(Circuit design data)
-- -- --

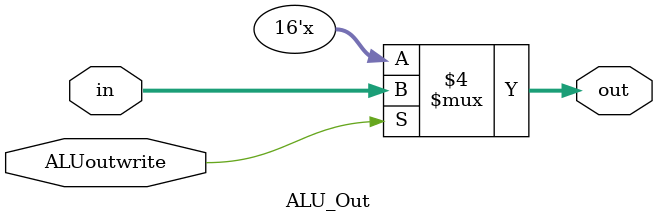
<source format=v>
module ALU_16bit(in1, in2, ALU_op, out, zero_flag);
	input [15:0] in1;
	input [15:0] in2;
	input [1:0] ALU_op;
	output reg [15:0] out;
	output reg zero_flag;
	
	always @(*)
	begin
	case(ALU_op)  //Deciding the operation performed by ALU based on ALUop (Covers ADD, SUB, NAND, OR)
		
		2'b00: out= in1+in2;  

		2'b01: begin
			out= in1-in2;
			zero_flag= (in1==in2)?1'b1:1'b0;
			end

		2'b10: out= ((~in1)|(~in2));
			
		2'b11: out= (in1|in2);

		default: out=16'h0000;
	endcase
	end
endmodule

module ALU_Out(output reg [15:0] out,input [15:0] in,input ALUoutwrite);  //Again, same reason as PC, IR
always @(ALUoutwrite,in) begin
	if(ALUoutwrite == 1'b1)
	out = in;
end
endmodule

/*module ALU_16bit_tb();
	reg[15:0] in1_tb, in2_tb, ALU_op_tb;
	wire[15:0] out_tb;
	wire cry_out_tb, zero_flag_tb;
	
ALU_16bit uut (.in1(in1_tb), .in2(in2_tb), .ALU_op(ALU_op_tb), .out(out_tb), .cry_out(cry_out_tb), .zero_flag(zero_flag_tb));

	initial
	begin
		in1_tb= 16'd1528;
		in2_tb= 16'd7352;
		ALU_op_tb=2'b00;
		#5 ALU_op_tb= 2'b01;
		#5 ALU_op_tb= 2'b10;
		#5 ALU_op_tb= 2'b11;
	end
endmodule
*/
	
			
		
		
		
		


</source>
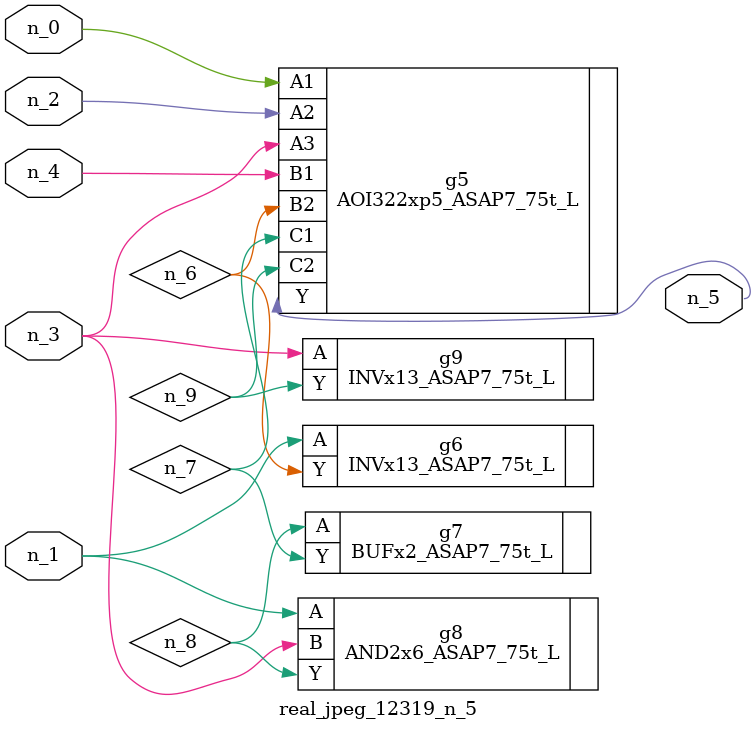
<source format=v>
module real_jpeg_12319_n_5 (n_4, n_0, n_1, n_2, n_3, n_5);

input n_4;
input n_0;
input n_1;
input n_2;
input n_3;

output n_5;

wire n_8;
wire n_6;
wire n_7;
wire n_9;

AOI322xp5_ASAP7_75t_L g5 ( 
.A1(n_0),
.A2(n_2),
.A3(n_3),
.B1(n_4),
.B2(n_6),
.C1(n_7),
.C2(n_9),
.Y(n_5)
);

INVx13_ASAP7_75t_L g6 ( 
.A(n_1),
.Y(n_6)
);

AND2x6_ASAP7_75t_L g8 ( 
.A(n_1),
.B(n_3),
.Y(n_8)
);

INVx13_ASAP7_75t_L g9 ( 
.A(n_3),
.Y(n_9)
);

BUFx2_ASAP7_75t_L g7 ( 
.A(n_8),
.Y(n_7)
);


endmodule
</source>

-- -- --

What to work on.
Search the records above for "ALUoutwrite". Copy each line where it is found.

Written reply.
module ALU_Out(output reg [15:0] out,input [15:0] in,input ALUoutwrite);  //Again, same reason as PC, IR
always @(ALUoutwrite,in) begin
	if(ALUoutwrite == 1'b1)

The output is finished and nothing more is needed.